> _Task to carry out_: Show every line from the items below that contains the word "many", copying each such line in full.
________________
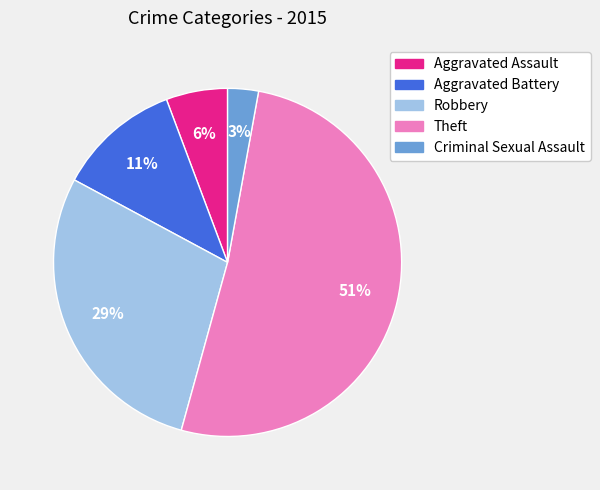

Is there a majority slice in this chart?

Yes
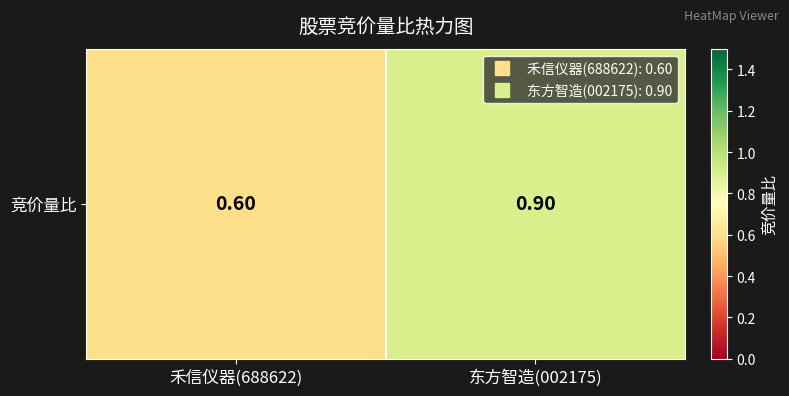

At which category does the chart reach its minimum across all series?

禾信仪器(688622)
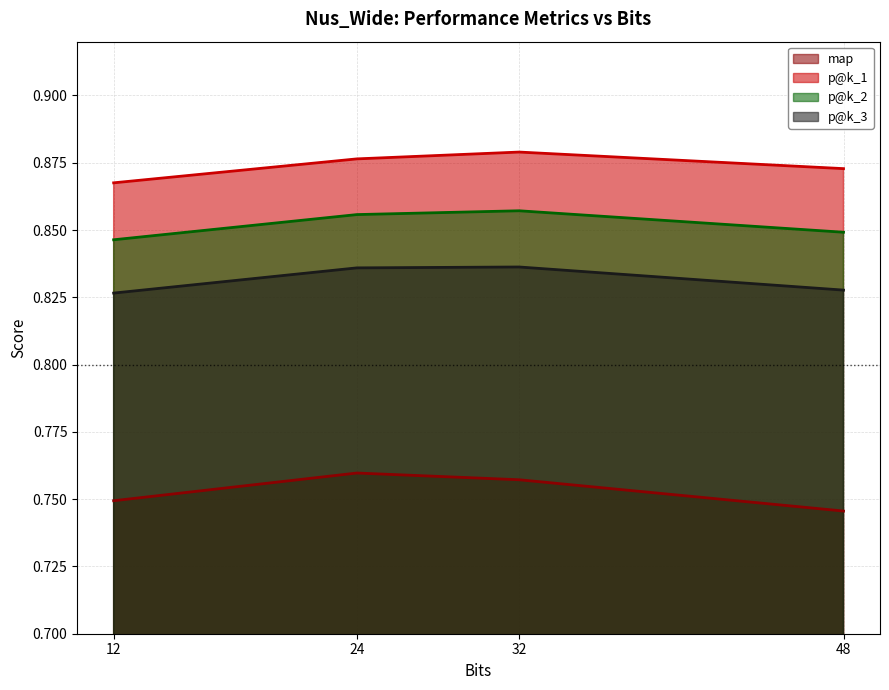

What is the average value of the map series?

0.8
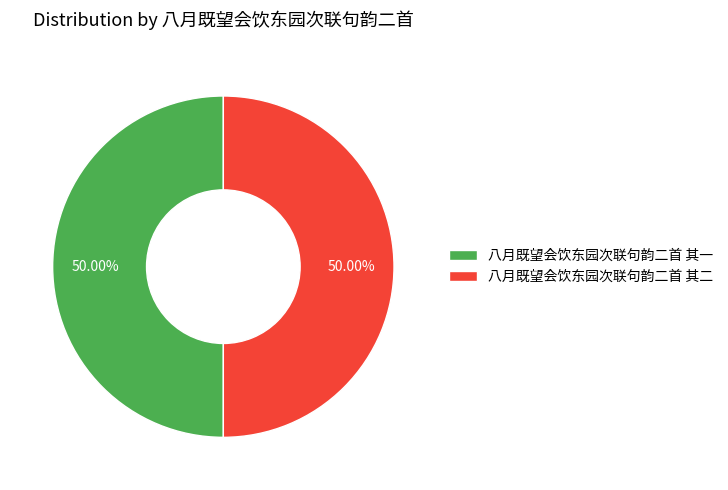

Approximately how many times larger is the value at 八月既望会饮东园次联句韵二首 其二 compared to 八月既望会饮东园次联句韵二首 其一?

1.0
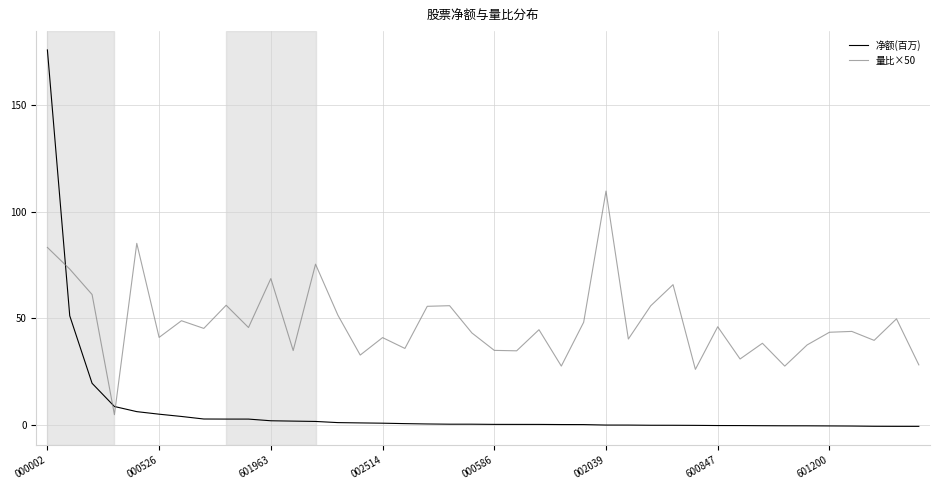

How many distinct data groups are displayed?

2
________________
> _Finished exercise_:
Approximately how many times larger is the value at 八月既望会饮东园次联句韵二首 其二 compared to 八月既望会饮东园次联句韵二首 其一?
How many distinct data groups are displayed?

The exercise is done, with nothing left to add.